If you have performed the experiment properly, you will have experienced a profound change in the resistance from two wraps of the rubber band to three wraps. With the greater spring compression obtained by stretching the rubber band into three wraps, the resulting resistance to our attempts to separate our fingers was noticeably increased. In the exact same manner, when the preload is increased in a bolt, it will be able to withstand greater service loads that are attempting to separate the joint.
The behavior described here is expected for a joint loaded in tension. However, the same theory applies to joints loaded in shear. In these cases the designer wishes to prevent the clamped material from slipping sideways (perpendicular to the fastener axis) and creating a shearing load on the fastener. By inducing a higher preload the joint is more tightly compressed resulting in greater friction between the items clamped and greater resistance to slipping in service.
Naturally, this behavior is not infinite. There is a point at which every fastener is no longer capable of stretching elastically and begins to permanently (or plastically) stretch, ultimately leading to breaking or failure. The point where this transition occurs is referred to as the Yield Point. Although it is not uncommon to tighten a bolt up to the yield point, it is an operation that must be done with care and control.
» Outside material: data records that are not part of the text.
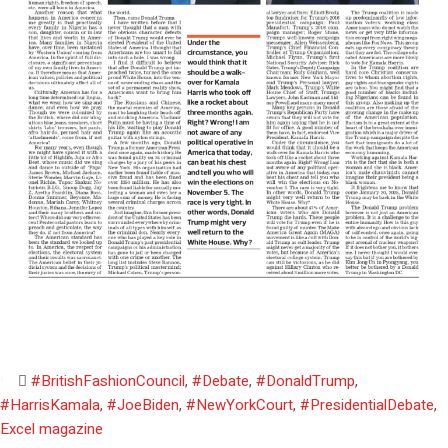
#BritishFashionCouncil
,
#Debate
,
#DonaldTrump
,
#HarrisKamala
,
#JoeBiden
,
#NewYorkCourt
,
#PresidentialDebate
,
Excel magazine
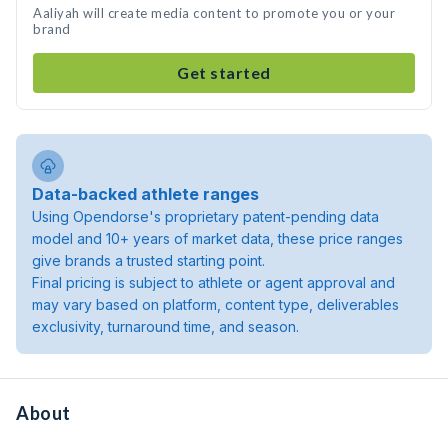
Aaliyah will create media content to promote you or your
brand
Get started
Data-backed athlete ranges
Using Opendorse's proprietary patent-pending data
model and 10+ years of market data, these price ranges
give brands a trusted starting point.
Final pricing is subject to athlete or agent approval and
may vary based on platform, content type, deliverables
exclusivity, turnaround time, and season.
About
This also explains why designers might choose a high strength bolt over a lower strength one. As bolt strength increases the amount the bolt can elastically stretch also increases. However, there are tradeoffs including the fact that as bolt strength increases the materials they are made from exhibit less ductility and so control of the tightening process, especially at values near the yield point become ever more important.
In summary there are several guidelines that should be applied to designing a robust joint:
1. To maintain a robust joint, it is important to maintain a clamp load at values above the service loads experienced by the joint.
2. The bolt should not be tightened beyond a predictable and controllable limit. In most cases one would never exceed the yield stress and, more typically, designs use some fraction of the yield stress.
3. When designing the joint, one must consider the ability to control tightening at both assembly and during maintenance operations. Circling back to the study of truck wheels separating, the vast majority, if not all of the failures attributed to improper tightening, are probably the result of poor maintenance practices that have occurred during servicing of these vehicles.
4. Although preload is the top priority in the bolted joint, there are many factors that influence the ability to achieve or retain the desired preload, such as operating temperatures, harsh and corrosive environments, and whether the joint is a “hard” or “soft” one. When designing the joint all of these factors must be considered and properly factored.
Engineering the proper joint can be a complicated task. In this regard, the fastener is more often than not, misunderstood and not given the respect that it is due. However, it remains true that when designed and installed with intentionality and care, a properly tightened joint will generate the requisite preload and will seldom come loose in the field.